_Compito 1:_
Rispondi alle domande seguenti sul testo dei controlli del Fisco sull'IVA.
(a) Quale legge prevede il nuovo meccanismo automatizzato?
(b) L'intreccio di quali dati è alla base del meccanismo?
(c) In che data è stato pubblicato il testo?
_Compito 2:_ Riprendi il testo sui controlli del Fisco sull'IVA e prosegui dopo la sua ultima frase.

Nuovi e più moderni controlli del Fisco per scovare gli evasori dell’IVA
Giuseppe Montuori * 4 Gennaio 2026
Anche il Fisco fa un passo in avanti, volge oramai al desio l’epoca dei controlli manuali, la nuova legge finanziaria (2026), infatti, prevede un meccanismo automatizzato, basato su un intreccio di dati tra scontrini e fatture elettroniche, finalizzato all’individuazione di coloro i quali omettono la presentazione della dichiarazione ai fini dell’Imposta sul Valore Aggiunto.

_I dati:_
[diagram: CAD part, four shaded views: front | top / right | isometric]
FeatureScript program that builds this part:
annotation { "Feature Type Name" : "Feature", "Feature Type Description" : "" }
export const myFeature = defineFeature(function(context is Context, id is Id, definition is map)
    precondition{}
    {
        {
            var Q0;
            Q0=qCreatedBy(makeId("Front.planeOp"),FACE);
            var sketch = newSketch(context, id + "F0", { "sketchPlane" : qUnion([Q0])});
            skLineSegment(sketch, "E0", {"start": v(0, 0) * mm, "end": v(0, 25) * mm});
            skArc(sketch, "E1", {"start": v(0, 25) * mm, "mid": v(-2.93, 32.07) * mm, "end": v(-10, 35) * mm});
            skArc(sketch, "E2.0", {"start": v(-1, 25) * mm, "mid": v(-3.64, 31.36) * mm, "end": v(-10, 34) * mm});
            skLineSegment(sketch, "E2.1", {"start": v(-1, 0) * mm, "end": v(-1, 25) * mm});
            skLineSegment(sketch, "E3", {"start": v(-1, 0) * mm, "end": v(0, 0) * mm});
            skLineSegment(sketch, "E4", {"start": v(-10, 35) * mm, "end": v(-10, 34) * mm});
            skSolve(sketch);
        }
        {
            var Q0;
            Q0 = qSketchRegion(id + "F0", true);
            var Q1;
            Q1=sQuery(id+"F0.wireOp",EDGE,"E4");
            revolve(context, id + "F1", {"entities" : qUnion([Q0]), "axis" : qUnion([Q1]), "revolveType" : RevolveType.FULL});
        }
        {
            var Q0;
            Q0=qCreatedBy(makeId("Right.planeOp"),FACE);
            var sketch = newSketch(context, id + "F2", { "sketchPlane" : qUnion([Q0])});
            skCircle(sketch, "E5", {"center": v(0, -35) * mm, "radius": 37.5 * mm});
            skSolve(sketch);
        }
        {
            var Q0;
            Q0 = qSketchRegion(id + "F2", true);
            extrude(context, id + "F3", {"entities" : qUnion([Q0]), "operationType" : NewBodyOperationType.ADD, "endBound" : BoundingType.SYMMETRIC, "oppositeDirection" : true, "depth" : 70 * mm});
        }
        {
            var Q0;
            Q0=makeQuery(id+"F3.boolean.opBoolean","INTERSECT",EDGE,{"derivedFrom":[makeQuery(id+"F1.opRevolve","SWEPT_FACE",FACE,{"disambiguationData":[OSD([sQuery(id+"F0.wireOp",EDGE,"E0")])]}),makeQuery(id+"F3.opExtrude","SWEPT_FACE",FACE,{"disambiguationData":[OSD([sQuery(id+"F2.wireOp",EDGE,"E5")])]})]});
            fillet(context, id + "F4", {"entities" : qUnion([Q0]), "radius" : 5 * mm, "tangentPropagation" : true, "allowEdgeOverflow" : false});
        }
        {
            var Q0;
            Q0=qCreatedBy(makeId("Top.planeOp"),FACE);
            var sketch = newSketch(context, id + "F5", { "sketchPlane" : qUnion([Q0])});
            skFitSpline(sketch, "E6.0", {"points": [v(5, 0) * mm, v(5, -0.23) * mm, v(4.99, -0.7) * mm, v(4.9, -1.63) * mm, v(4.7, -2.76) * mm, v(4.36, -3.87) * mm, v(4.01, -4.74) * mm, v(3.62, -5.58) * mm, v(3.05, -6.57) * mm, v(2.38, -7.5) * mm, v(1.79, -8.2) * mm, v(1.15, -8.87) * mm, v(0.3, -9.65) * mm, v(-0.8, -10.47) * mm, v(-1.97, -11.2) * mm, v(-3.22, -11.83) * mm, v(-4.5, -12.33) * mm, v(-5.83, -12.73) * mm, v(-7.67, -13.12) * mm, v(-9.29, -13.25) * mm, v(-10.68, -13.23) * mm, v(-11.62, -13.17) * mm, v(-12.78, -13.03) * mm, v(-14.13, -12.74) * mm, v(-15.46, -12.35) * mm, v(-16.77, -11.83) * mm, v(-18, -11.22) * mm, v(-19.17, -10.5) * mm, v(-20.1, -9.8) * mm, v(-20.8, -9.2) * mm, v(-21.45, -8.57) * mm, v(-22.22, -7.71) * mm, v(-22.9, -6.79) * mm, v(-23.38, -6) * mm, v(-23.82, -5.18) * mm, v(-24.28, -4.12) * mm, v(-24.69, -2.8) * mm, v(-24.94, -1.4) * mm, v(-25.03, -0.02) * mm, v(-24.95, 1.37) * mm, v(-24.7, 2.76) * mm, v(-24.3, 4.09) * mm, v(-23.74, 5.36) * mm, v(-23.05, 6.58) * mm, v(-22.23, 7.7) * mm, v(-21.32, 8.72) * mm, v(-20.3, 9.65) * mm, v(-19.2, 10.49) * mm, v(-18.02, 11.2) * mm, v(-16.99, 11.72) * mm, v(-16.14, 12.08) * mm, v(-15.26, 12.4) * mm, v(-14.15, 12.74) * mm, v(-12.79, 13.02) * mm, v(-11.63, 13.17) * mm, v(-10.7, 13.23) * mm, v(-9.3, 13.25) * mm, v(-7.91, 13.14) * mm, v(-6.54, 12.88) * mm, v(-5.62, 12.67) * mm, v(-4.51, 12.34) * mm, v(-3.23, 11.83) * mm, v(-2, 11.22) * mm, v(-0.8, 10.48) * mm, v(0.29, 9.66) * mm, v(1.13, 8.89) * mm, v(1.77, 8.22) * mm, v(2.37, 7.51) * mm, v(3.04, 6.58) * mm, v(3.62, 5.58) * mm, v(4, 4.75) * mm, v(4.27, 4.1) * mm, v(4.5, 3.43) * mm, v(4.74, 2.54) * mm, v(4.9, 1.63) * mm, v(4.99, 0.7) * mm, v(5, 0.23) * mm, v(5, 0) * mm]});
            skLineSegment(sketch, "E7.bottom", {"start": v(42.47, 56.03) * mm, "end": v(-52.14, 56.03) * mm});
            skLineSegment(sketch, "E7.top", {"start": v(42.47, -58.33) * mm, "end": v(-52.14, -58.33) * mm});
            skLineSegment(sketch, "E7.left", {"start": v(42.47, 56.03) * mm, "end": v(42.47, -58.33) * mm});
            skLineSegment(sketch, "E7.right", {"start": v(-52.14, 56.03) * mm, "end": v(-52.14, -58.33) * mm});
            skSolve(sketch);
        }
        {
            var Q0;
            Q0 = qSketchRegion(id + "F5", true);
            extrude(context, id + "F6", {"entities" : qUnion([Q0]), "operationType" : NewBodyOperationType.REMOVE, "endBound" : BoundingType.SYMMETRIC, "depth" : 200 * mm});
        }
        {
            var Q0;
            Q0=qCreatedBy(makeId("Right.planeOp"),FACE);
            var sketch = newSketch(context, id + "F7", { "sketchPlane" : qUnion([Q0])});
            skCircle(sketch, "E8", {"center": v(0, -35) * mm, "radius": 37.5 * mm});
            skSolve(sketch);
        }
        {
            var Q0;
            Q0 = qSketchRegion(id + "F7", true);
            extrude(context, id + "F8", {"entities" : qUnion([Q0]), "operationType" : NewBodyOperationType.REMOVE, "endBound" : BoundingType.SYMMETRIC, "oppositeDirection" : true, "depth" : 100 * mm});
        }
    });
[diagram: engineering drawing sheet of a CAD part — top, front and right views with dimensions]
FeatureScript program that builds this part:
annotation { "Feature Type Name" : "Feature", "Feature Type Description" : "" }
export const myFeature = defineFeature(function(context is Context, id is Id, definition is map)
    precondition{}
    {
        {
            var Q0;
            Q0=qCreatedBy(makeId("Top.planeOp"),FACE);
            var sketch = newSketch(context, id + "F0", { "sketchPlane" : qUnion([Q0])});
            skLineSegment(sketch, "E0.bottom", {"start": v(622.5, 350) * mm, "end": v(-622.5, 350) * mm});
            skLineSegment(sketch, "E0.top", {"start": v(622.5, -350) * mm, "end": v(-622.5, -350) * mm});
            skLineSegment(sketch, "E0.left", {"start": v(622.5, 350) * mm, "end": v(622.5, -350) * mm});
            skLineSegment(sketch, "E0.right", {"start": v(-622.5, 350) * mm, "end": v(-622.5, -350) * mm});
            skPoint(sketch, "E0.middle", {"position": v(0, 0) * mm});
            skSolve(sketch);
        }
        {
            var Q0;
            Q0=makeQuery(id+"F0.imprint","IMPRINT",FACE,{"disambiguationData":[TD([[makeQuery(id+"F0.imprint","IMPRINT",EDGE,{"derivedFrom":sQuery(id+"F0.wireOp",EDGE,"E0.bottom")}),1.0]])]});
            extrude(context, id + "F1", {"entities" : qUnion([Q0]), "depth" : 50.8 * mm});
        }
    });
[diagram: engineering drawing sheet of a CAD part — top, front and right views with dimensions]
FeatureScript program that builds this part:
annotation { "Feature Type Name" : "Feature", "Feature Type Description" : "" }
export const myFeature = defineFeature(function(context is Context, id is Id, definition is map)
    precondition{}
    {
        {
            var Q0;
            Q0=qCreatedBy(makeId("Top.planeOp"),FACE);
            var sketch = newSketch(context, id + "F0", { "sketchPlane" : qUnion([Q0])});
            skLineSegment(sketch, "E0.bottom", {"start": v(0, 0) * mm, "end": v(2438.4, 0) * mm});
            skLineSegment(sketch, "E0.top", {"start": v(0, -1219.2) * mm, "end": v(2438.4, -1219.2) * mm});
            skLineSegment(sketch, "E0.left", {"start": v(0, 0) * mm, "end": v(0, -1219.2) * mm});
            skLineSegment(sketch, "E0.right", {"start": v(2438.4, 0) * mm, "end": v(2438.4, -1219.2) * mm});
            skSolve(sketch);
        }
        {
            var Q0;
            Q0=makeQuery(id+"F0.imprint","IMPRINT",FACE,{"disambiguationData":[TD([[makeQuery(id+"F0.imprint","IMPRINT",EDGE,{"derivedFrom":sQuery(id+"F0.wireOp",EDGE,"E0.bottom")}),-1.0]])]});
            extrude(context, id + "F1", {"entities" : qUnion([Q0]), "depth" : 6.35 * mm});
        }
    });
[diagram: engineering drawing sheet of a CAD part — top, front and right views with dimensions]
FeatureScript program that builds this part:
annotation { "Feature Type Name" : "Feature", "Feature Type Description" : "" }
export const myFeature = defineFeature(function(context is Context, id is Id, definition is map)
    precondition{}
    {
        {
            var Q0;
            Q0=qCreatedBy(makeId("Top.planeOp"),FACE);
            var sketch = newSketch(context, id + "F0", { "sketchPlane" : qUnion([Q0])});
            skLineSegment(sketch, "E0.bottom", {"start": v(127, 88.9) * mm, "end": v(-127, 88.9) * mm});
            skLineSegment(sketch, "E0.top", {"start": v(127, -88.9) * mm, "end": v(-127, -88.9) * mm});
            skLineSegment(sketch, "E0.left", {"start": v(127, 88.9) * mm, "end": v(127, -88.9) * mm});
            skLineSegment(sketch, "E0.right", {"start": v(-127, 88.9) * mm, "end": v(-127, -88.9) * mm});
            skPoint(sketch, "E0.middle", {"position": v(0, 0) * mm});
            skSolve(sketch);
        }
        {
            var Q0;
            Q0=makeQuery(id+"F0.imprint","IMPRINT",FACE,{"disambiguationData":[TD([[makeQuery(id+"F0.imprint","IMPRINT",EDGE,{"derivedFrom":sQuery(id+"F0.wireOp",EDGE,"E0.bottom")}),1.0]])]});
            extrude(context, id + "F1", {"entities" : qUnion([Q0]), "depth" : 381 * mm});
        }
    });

_La tua risposta 1:_
(a) La nuova legge finanziaria (2026).
(b) Quelli di scontrini e fatture elettroniche.
(c) Il 4 gennaio 2026.

_La tua risposta 2:_
A tal uopo, l'articolo 25 della legge di Bilancio 2026 (rn.199 del 30.12.2025), prevede misure significative per contrastare l'evasione del tributo indiretto, introducendo un procedimento di liquidazione automatica per le dichiarazioni IVA omesse, basato su dati delle LIPE (Liquidazioni periodiche IVA, art.21 bis D.L. 78/2010) e fatture elettroniche, che attraverso una sorta di procedura deflativa, diminuisce le rispettive sanzioni dal 120% al 40% se si paga entro 60 giorni. Ma le novità non finiscono qui, infatti, il prefato art. 25, per il contrasto all'inadempimento IVA, prevede l’inserimento di un nuovo ed ulteriore articolo (54-bis.1 del DPR 633/72), il quale consente all’Amministrazione finanziaria di liquidare automaticamente l'IVA dovuta (IVA a debito sulle vendite meno l'IVA a credito sugli acquisti), per dichiarazioni non presentate.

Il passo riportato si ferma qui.